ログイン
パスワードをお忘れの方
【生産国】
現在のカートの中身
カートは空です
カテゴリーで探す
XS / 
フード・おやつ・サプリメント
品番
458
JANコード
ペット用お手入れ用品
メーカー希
○ ○ ○ ○ ○ ○ ○
What is being asked: Repeat, word for word, all of the data shown above.

Response area:
ログイン
パスワードをお忘れの方
【生産国】
現在のカートの中身
カートは空です
カテゴリーで探す
XS / 
フード・おやつ・サプリメント
品番
458
JANコード
ペット用お手入れ用品
メーカー希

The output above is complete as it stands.